Her home is just two miles from the Houston Ship Channel, which is lined with the biggest concentration of petrochemical plants and oil refineries in the nation.
Gonzales was talking about her latest concern: the Keystone XL pipeline. If completed, it will bring millions of barrels of Canadian crude to refineries in Houston and Port Arthur. But the crude, from the tar sands mined in Alberta, is a heavier, dirtier variety than “sweet crude” from places like West Texas.
“We’re already in the highest level of the polluted [places in] the United States and you bring in more. And you want us to accept that?” Gonzales posed to StateImpact Texas.
The Canadians say they found just what they need on the Texas Gulf Coast: refineries that already are built to handle the heavy crude.
“They cost billions, tens of billions of dollars to build. You have that [refining] capacity in the Gulf Coast. It just doesn’t make any sense to make the tens of billions of dollars of investment [in Canada] when you have that capacity in the Gulf Coast,” said Alex Pourbaix, President of TransCanada, the company behind the Keystone pipeline.
Pourbaix was speaking March 6 at the IHS CERA energy conference in Houston. He was on a panel that touted how tar sands oil is already helping make Canada the leading country as a source of “foreign” oil for the United States, outpacing imported crude from Mexico, Saudi Arabia, Nigeria and Venezuela.
“Oil sands is already a very important source of oil supply for the United States. And we expect that to grow. Our outlook at IHS CERA is that oil sands will double in the next 10 years, go from 1.5 million barrels a day to over three million barrels a day,” said Jackie Forest with IHS CERA’s Calgary office.
ExxonMobil is reportedly among refineries in Texas already processing heavy crude and therefore likely to do much more from the Keystone XL pipeline. The world’s biggest publicly traded oil company has the nation’s biggest refinery in Baytown and another facility in Beaumont.
An ExxonMobil spokesperson refused to specify how much heavy crude the company’s refineries are already processing in Texas or might process if the pipeline is completed. Nor would the company respond to questions about how refining tar sands oil affects the amount of air pollution created by the plants.
That’s a big concern for environmental groups.

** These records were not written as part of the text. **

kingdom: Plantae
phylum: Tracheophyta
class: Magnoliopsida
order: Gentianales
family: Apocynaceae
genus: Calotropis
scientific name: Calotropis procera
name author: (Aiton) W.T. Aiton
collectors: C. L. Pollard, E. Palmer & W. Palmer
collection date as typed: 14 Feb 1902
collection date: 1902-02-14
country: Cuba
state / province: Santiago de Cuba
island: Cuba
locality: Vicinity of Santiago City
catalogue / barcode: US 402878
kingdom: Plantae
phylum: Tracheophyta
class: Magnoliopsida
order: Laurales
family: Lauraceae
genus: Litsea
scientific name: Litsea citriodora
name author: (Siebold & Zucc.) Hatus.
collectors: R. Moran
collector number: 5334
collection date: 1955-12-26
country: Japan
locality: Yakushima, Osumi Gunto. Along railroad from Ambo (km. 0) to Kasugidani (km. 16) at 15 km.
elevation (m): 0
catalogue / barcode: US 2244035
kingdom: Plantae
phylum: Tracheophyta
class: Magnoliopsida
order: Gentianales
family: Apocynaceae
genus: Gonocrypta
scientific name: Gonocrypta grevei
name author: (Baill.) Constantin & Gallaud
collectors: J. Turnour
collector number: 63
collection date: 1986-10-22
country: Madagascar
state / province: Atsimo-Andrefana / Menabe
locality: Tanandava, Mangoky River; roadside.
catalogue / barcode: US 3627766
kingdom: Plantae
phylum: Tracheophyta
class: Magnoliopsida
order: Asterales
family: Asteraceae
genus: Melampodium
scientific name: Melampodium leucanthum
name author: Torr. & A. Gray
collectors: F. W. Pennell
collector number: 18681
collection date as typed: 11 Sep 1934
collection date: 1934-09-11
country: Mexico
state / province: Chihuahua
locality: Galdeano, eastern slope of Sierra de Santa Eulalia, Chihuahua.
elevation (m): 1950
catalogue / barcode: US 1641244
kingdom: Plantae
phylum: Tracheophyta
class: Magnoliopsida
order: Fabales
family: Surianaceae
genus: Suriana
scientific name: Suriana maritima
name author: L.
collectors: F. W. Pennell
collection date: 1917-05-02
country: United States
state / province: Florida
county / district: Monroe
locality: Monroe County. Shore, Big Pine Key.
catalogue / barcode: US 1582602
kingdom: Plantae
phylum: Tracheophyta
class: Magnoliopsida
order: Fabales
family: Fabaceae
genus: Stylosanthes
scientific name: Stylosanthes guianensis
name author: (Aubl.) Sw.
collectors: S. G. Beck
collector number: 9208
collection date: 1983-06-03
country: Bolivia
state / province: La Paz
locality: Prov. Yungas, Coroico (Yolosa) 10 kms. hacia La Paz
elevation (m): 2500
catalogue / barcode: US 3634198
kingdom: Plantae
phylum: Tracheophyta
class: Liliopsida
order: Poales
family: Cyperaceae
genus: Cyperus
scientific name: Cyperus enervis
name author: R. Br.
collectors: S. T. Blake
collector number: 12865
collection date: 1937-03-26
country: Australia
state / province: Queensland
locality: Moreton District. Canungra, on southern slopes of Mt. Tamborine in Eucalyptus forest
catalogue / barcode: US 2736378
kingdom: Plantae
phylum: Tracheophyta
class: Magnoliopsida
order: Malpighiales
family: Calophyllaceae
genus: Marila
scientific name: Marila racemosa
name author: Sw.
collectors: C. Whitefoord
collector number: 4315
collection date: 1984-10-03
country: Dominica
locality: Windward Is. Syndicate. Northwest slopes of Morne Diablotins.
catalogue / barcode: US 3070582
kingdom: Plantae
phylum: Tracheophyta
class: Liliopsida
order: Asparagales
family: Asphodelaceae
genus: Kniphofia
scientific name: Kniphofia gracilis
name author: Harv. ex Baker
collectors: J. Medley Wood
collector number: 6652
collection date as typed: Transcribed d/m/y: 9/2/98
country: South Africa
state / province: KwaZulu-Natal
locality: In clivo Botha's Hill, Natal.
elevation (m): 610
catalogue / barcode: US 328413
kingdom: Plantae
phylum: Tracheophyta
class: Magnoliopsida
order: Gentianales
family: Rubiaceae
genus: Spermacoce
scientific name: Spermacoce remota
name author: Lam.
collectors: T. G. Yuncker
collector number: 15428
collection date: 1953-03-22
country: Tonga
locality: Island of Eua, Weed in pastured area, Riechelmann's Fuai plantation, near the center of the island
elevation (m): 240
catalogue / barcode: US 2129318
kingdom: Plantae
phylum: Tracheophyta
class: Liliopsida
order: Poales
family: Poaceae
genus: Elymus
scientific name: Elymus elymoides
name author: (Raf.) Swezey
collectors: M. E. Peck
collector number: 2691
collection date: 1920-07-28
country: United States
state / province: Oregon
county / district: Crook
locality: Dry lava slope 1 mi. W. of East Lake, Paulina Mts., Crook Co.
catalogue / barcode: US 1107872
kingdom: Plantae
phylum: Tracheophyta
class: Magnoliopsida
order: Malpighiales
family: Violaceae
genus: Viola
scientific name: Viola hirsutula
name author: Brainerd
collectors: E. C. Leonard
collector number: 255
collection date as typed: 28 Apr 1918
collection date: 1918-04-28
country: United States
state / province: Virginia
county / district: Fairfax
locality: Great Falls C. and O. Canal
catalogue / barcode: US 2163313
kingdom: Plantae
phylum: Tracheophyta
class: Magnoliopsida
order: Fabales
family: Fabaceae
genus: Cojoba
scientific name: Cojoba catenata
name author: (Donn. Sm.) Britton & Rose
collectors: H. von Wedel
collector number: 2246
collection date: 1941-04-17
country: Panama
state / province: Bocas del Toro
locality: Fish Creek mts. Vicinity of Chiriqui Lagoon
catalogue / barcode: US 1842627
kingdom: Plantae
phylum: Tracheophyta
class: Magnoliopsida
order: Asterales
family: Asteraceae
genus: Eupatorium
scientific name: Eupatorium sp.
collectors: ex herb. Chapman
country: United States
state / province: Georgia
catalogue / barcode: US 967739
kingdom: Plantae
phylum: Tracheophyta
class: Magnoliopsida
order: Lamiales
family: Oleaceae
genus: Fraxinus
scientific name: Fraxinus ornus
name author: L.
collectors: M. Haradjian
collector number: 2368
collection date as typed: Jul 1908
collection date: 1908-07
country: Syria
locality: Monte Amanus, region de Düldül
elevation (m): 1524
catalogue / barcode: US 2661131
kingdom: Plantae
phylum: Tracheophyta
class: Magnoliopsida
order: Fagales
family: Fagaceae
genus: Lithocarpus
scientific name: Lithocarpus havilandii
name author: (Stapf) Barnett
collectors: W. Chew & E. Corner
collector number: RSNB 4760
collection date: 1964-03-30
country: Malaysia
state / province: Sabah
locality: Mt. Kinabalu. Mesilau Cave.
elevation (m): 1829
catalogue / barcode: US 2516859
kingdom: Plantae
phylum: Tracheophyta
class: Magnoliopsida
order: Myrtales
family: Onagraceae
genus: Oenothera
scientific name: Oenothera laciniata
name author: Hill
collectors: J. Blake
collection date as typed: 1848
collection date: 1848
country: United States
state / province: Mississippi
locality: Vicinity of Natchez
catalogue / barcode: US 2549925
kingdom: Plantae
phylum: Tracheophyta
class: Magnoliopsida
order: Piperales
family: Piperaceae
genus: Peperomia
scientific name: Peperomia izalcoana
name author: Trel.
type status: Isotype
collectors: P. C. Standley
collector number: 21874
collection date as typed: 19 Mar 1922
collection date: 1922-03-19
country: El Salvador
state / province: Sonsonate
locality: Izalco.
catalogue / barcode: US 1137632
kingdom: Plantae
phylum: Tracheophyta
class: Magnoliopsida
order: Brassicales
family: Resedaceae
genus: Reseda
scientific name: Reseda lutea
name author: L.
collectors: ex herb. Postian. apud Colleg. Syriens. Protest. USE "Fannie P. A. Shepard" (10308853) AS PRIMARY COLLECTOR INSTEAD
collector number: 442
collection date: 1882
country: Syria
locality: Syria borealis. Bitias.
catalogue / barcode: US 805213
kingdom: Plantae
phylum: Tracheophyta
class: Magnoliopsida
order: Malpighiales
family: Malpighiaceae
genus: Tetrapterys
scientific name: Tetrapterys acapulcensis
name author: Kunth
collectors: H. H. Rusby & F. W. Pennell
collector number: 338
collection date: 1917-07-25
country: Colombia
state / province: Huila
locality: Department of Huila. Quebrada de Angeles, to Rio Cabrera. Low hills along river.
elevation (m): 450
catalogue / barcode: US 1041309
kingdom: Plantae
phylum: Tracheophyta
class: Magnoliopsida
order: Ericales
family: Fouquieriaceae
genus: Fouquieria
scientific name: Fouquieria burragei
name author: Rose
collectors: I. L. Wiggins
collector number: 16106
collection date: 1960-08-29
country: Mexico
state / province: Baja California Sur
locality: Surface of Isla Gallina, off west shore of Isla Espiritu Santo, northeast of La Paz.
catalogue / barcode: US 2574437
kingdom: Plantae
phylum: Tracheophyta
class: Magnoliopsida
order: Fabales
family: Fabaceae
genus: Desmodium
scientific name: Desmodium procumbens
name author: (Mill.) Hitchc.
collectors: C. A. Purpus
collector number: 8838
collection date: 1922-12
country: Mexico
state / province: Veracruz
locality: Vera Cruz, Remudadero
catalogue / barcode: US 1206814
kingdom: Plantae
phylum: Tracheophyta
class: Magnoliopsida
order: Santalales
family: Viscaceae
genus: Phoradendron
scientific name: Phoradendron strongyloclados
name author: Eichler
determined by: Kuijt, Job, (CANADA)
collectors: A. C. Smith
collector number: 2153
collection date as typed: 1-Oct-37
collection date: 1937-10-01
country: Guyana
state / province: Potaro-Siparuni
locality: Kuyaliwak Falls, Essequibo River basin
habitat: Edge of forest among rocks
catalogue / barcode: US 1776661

“You’re going to take existing capacity and put an even dirtier substance into it. Which means more stuff is going to have to come out,” said Matthew Tejada, an activist with Air Alliance Houston. The community group contends that the Texas Commission on Environmental Quality (TCEQ), the lead governmental agency for enforcing clean air laws in the state, is being too lenient and is ignoring public concerns.
“In Texas, we have built in such flexibility into all our permitting, into all our regulatory structures around those facilities that you’re not going to be able to say ‘boo’, you’re not going to be able to do anything about it…Once the crude gets here [from Canada] and those facilities have it, it’s probably going to fit right into their existing permits,” said Tejada.
The TCEQ disagrees.
“These facilities have emission limits and they are required to meet them, no matter what they’re refining. Any change in feedstock that would cause an increase in emissions above those limits will need to be authorized by a permit amendment,” wrote Terry Clawson, TCEQ spokesperson, in an email to StateImpact Texas.
Clawson also wrote that there are provisions for public input and for a review of potential health effects from increased pollution. He said the commission would, in any case, continue to monitor emissions and “take appropriate enforcement action when needed.”
In the case of the ExxonMobil refinery in Baytown, such action has already been needed. In an “enforcement order” issued last month, the TCEQ said the company had agreed to upgrade pollution monitoring equipment and to reduce air pollution emissions.